Ein Samenspender aus Deutschland begehrte die Feststellung der Vaterschaft für neun Embryonen. Die neun Embryonen wurden durch seinen Samen in Kalifornien gezeugt. Der Vater von drei Töchtern lebt zusammen mit seinem Partner in einer eingetragen Lebenspartnerschaft. Zwei der Töchter sein 2012 durch eine Leihmutter ausgetragen worden. Hierbei sein weitere laut Angaben des Samenspenders weitere Eizellen befruchtet worden, die nun mehr in einer US-Klinik eingefroren worden sein. Diese, mit seinem Sperma befruchteten Eizellen, möchte der Samenspender nun mehr zur Geburt führen.

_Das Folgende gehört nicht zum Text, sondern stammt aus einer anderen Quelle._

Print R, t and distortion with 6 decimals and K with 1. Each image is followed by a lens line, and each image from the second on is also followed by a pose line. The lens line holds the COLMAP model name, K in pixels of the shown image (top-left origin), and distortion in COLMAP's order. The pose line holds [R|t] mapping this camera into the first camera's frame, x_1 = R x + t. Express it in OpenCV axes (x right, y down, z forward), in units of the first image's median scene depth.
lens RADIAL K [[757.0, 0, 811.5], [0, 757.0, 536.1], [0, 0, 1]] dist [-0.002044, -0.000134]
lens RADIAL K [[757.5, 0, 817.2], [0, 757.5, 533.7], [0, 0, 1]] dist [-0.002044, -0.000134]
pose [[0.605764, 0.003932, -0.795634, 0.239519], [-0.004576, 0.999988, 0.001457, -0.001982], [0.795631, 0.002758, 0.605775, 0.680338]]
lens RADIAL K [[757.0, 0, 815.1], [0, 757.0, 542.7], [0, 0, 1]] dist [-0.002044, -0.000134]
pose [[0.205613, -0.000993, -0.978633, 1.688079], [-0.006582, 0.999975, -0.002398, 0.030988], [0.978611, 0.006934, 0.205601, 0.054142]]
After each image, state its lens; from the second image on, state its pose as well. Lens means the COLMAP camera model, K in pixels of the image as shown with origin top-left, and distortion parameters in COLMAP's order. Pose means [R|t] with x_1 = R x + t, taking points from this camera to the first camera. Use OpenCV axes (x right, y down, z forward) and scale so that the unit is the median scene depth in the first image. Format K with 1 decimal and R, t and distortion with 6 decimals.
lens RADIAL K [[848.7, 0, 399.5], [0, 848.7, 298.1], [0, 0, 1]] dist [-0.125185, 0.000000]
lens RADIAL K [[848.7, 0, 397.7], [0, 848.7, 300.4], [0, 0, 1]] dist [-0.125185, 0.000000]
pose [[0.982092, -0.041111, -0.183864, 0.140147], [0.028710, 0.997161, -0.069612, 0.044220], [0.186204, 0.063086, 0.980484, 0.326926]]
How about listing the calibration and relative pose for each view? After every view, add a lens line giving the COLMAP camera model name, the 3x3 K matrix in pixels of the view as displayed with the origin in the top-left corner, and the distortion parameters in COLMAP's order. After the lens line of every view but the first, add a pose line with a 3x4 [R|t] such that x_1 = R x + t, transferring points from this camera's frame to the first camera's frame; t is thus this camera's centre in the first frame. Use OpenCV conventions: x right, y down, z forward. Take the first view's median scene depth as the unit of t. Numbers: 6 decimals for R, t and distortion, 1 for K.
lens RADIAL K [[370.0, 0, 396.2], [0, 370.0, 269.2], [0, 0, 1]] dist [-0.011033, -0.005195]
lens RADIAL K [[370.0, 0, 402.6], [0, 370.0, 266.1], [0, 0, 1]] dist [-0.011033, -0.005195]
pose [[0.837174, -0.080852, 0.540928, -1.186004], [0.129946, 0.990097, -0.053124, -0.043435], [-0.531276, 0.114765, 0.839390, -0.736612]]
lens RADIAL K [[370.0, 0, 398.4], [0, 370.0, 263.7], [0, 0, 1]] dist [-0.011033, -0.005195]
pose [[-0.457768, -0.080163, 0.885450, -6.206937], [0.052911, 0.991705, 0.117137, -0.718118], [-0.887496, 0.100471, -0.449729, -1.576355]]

Vaterschaftsfeststellung für Ungeborene?

Der Bundesgerichtshof legte deutsches Recht zu Grunde. Der zuständige Senat führte aus, dass eine Feststellung der Vaterschaft vor der Geburt nach deutschem Abstammungsrecht nicht vorgesehen sei. Daher sei zunächst einmal der Mann der Vater, der mit der Kindesmutter zum Zeitpunkt der Geburt verheiratet ist. Der Umstand, ob ein Kind ehelich geboren werde, könne nicht schon im Voraus beantwortet werden

 Der BGH führte weiterhin aus, dass ein Anspruch auf Feststellung der Vaterschaft oder eines gleichwertigen Zuordnungsstatutes auch nicht unmittelbar aus der Verfassung folgt. Insoweit könne auch dahinstehen, ab welchem Zeitpunkt ein Embryo grundrechtlichen Schutz genieße.

Der Mann hat daher mit seiner Beschwerde keinen Erfolg. Die Vaterschaft kann nicht bereits vor der Geburt festgestellt werden.